第6話 この海は遥かに続く

 平知盛は、見る者が胸を痛めるほど憔悴していた。


 西進する木曾義仲、源頼朝らに対抗するため、知盛が採った策は壮大なものだった。須磨北部の山地を背負い、瀬戸内海を外堀とした大城郭の建設である。


 さらに海を隔てた対岸である讃岐の国、屋島にも拠点を設けた。

 瀬戸内の両岸を抑え、各地の水軍を味方に付けて海の交通を扼することで、瀬戸内の制海権を完全に手にしていた。


 京で木曾義仲を打ち破った鎌倉軍もこの城塞には歯が立たなかった。何度も苛烈な攻勢を仕掛けるものの、その度に撃破され退却を繰り返している。


 この源氏方の劣勢をみて、西国の豪族たちも平家方に立つものが現れ始めた。


 京へ向けて反攻の時は近い。

 宗盛をはじめとした平家一門はその思いを強くした。


 だが、その期待は突然に打ち砕かれた。

 知盛が文字通り心血を注いで築き上げた城塞は源頼朝の弟、義経の奇襲攻撃によって陥落したのだった。


 鉄壁に思えた福原の大城郭。その“蟻の一穴”とも云うべき場所が、一の谷の間道だった。中央突破を許した平家軍は、同時に総攻撃に出た源氏軍の前に、ついに全軍崩壊に至ったのである。


 ☆


 この戦で平家が失ったものは福原だけではない。

 平家軍の主力となる宿将、そして次代を担うべき青年武将たちである。


 清盛亡き後、平家を代表する名将といえば、まず薩摩守さつまのかみ忠度ただのりだろう。熊野地方を平定した豪勇に加え、和歌の達人としても知られる。

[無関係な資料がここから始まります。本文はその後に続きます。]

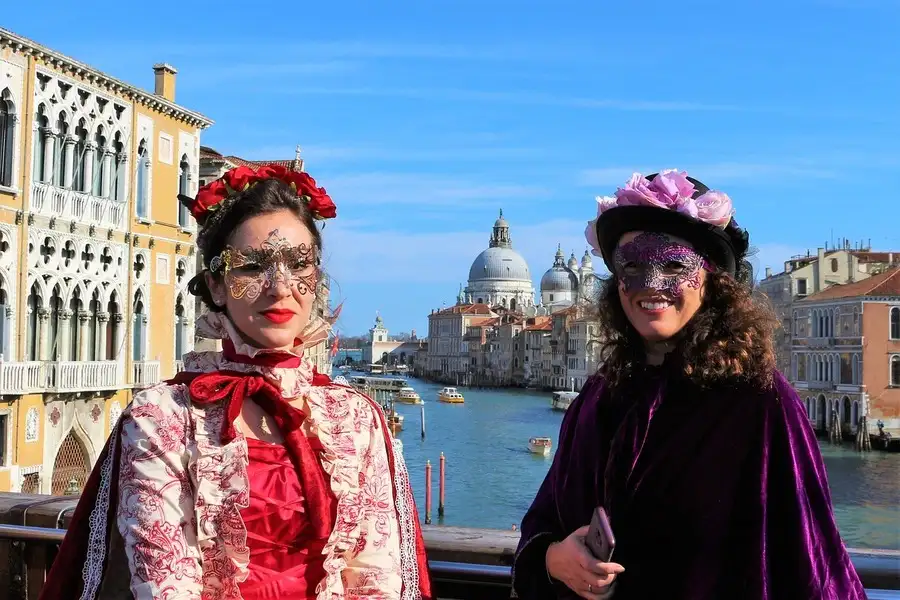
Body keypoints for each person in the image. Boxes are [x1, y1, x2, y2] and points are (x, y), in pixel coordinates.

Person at [41, 165, 432, 600]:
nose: (281, 287)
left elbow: (375, 575)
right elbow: (166, 582)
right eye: (252, 267)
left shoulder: (357, 418)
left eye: (299, 264)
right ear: (217, 285)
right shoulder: (162, 418)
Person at [513, 170, 866, 599]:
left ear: (712, 280)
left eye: (673, 265)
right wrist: (554, 559)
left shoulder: (759, 403)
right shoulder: (598, 398)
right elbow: (544, 518)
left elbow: (814, 566)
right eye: (632, 266)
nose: (650, 285)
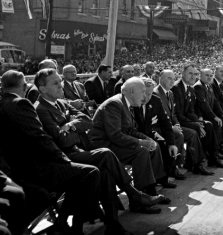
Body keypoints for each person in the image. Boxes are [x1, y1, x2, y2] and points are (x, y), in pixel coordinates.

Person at [34, 68, 163, 227]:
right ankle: (135, 195)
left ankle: (113, 225)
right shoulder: (40, 109)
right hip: (66, 157)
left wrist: (70, 126)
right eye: (56, 83)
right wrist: (75, 127)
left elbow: (88, 120)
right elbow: (63, 141)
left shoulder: (60, 103)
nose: (61, 86)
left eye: (60, 82)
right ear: (42, 89)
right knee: (108, 154)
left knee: (107, 173)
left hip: (79, 151)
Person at [0, 70, 102, 235]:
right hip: (35, 169)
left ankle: (62, 223)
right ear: (24, 86)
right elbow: (40, 138)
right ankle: (75, 226)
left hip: (15, 168)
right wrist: (63, 159)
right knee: (90, 173)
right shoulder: (21, 104)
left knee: (79, 175)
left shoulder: (3, 104)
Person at [88, 77, 167, 198]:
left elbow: (130, 130)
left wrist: (147, 139)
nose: (144, 97)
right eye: (142, 92)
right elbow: (114, 135)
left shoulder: (125, 103)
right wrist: (141, 142)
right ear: (132, 92)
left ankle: (151, 190)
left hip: (114, 143)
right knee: (141, 152)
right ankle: (139, 198)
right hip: (104, 145)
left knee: (153, 146)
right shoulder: (114, 104)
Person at [155, 70, 213, 176]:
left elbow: (173, 114)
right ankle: (174, 167)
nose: (172, 81)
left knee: (192, 133)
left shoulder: (170, 93)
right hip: (161, 128)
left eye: (173, 78)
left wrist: (176, 124)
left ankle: (197, 164)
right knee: (180, 134)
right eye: (169, 78)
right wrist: (173, 127)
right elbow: (160, 118)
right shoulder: (156, 93)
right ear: (161, 78)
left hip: (173, 124)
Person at [133, 78, 178, 191]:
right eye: (144, 93)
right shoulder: (132, 102)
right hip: (135, 136)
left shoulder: (155, 100)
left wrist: (171, 143)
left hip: (148, 132)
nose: (146, 97)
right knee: (153, 147)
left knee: (164, 143)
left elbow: (165, 121)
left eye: (149, 93)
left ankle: (162, 178)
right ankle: (149, 186)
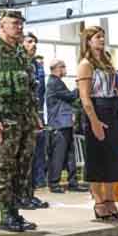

 彼と並ぶのは 重衡しげひら。平家の宿敵である南都の仏教勢力を壊滅させ、無類の戦上手と称される彼は、琵琶、笛など管弦の技にも秀でていた。

 その忠度は討ち取られ、重衡は虜になった。


 そして知盛は嫡子、知章を喪っている。父を救うため敵中へ斬り込んだ彼は、知盛の眼前で無残な死を遂げたのだった。


 知盛は宗盛と二人きりになった時に声を上げて哭いた。


「子を見捨て、自分だけが生き残るなど……ひとの親がすべき事ではありません」

 その知盛の肩に手を置き、宗盛も止めども無く落涙した。



 平家は福原を放棄し、屋島に拠点を移した。


 ☆


「大宰府へ向かおうと思う」

 平家の主だった者たちを集めおれは宣言した。


 知盛の執念というべきだろう、福原を失い屋島へ移った平家だが、その勢威は衰えていない。


 知盛は水軍の指揮を得意とする能登守のとのかみ教経のりつねを主将として抜擢する。その平家水軍は、瀬戸内沿岸各地で蜂起した源氏勢力を片端から叩き潰していた。

 そのため、瀬戸内はやや安定した状態になっている。


「西国に勢力を扶植するには今しかない」

 折しも九州の豪族、緒方惟義が今上帝(安徳天皇)の動座を提案して来ている。


 確かに屋島と比較しても、古来より政庁としての機能が集中している大宰府の方が行在所あんざいしょ(仮御所)として適していた。

 そして、もう一つ理由があった。


「日宋貿易を再開させる」

 宋国との交易による経済力をもって東国の源氏と対抗するのである。父清盛の死によって中断している日宋貿易は平家復活の切り札になるだろう。その拠点として大宰府は最適だった。


 それはまだ夢の段階だ。

「だが、ひとは夢をみることで未来へ向けて進むことが出来る」



 屋島の守りには知盛と教経を残すことにした。彼らがいるからこそ、瀬戸内の海賊水軍も大人しく平家に従っているのである。


「緒方の動向にはくれぐれも、ご注意ください」

 知盛は大宰府行きに賛同しながらも、どこか疑いを捨てきれていない。蛇神の子孫とも伝わる緒方惟義は中央に対し反覆常無い。


 知盛はやつれた顔の中で、瞳だけが鋭い光を放っている。もはや戦う事だけがこの弟の生き甲斐となっているかのようだ。自分は死に場所を求めているのですと、ふと漏らしたことがあった。


 従来から怜悧な頭脳を持つ知盛だが、最近は凄絶なまでの戦術の冴えを見せている。その知盛の危惧を、おれはもっと深刻に受け取るべきだったのかもしれない。



「では行って来る」

 こうして安徳帝を擁したおれたち平家一門は、新たな希望を胸に瀬戸内海をさらに西へ向かった。